Given data
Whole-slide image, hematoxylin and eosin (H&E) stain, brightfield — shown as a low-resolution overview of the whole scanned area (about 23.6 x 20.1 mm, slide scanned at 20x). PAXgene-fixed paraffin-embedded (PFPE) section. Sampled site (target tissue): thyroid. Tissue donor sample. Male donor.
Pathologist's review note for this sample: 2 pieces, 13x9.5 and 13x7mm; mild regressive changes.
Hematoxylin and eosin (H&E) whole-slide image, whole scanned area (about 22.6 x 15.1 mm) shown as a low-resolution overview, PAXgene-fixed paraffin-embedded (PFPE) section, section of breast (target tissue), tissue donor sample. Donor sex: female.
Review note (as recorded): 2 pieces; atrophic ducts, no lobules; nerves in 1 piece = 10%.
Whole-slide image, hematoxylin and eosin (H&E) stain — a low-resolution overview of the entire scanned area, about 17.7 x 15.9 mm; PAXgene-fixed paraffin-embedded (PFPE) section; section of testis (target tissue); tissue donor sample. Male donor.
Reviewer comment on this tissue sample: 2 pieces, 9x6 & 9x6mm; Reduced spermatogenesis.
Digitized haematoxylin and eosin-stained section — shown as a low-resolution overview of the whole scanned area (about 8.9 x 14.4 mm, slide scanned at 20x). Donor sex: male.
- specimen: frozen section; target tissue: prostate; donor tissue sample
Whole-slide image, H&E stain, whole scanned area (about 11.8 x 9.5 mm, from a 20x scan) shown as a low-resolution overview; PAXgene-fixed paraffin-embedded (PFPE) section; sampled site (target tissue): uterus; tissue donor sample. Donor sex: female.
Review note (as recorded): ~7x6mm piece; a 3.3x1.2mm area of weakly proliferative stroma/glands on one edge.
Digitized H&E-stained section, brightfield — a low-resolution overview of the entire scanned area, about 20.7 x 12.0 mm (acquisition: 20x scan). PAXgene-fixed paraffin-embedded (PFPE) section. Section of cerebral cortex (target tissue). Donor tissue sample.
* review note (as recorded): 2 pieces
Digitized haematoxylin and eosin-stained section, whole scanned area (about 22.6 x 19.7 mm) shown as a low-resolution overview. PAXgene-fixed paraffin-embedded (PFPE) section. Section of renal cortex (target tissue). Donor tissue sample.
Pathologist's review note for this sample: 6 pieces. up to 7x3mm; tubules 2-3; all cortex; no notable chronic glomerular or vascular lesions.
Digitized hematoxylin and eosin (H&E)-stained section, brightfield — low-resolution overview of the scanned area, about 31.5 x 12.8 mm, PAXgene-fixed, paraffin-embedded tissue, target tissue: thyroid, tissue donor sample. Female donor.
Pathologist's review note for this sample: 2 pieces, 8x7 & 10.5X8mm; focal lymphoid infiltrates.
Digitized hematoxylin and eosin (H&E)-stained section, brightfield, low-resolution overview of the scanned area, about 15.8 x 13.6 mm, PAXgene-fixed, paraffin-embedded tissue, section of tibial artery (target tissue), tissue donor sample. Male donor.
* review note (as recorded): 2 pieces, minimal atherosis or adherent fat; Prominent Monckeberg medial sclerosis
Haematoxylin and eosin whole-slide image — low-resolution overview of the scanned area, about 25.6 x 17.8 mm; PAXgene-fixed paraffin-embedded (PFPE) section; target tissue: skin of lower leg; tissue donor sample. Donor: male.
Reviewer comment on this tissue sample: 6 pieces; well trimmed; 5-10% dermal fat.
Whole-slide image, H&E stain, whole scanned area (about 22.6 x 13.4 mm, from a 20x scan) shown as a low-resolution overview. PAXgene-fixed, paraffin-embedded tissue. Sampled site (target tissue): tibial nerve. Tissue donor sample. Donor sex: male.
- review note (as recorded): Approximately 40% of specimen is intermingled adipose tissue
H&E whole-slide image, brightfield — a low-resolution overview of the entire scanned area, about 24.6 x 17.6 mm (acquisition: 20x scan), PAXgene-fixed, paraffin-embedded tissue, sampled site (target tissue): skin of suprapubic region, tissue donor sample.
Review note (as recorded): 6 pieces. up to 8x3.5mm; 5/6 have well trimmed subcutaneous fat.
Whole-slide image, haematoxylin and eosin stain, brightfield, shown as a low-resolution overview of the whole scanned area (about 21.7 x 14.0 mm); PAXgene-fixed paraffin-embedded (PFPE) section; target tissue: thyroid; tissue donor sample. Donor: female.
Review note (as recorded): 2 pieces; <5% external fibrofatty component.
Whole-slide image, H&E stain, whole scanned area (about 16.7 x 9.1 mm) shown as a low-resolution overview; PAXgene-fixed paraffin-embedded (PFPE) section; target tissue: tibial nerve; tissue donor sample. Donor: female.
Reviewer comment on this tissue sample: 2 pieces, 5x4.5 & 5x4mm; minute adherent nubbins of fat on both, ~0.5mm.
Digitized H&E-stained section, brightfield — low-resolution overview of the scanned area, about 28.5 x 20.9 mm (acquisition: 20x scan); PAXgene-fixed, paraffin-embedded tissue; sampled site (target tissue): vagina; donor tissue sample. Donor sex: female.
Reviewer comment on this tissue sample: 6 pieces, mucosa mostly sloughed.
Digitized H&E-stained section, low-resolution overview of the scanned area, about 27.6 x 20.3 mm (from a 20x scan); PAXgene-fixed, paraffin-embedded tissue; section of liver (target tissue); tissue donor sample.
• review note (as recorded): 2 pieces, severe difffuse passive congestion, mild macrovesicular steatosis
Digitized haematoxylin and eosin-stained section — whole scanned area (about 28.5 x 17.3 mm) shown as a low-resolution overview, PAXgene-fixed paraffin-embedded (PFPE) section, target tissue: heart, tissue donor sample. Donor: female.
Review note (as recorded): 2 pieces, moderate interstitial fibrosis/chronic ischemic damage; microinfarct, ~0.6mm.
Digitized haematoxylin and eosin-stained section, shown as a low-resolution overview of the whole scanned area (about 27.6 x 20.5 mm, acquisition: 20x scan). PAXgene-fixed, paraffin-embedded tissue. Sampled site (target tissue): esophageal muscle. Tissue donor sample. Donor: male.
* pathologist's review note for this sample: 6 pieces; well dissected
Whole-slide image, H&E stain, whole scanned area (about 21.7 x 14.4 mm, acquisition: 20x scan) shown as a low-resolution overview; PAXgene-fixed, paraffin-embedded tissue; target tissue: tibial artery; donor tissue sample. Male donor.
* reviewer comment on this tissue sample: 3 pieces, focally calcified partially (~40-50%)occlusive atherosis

Work task
Copy only this part of the entries above: the line with "H&E whole-slide image, brightfield", the line with "Review note (as recorded): 6", and the lines between, all exactly as written.

Expected answer
H&E whole-slide image, brightfield — a low-resolution overview of the entire scanned area, about 24.6 x 17.6 mm (acquisition: 20x scan), PAXgene-fixed, paraffin-embedded tissue, sampled site (target tissue): skin of suprapubic region, tissue donor sample.
Review note (as recorded): 6 pieces. up to 8x3.5mm; 5/6 have well trimmed subcutaneous fat.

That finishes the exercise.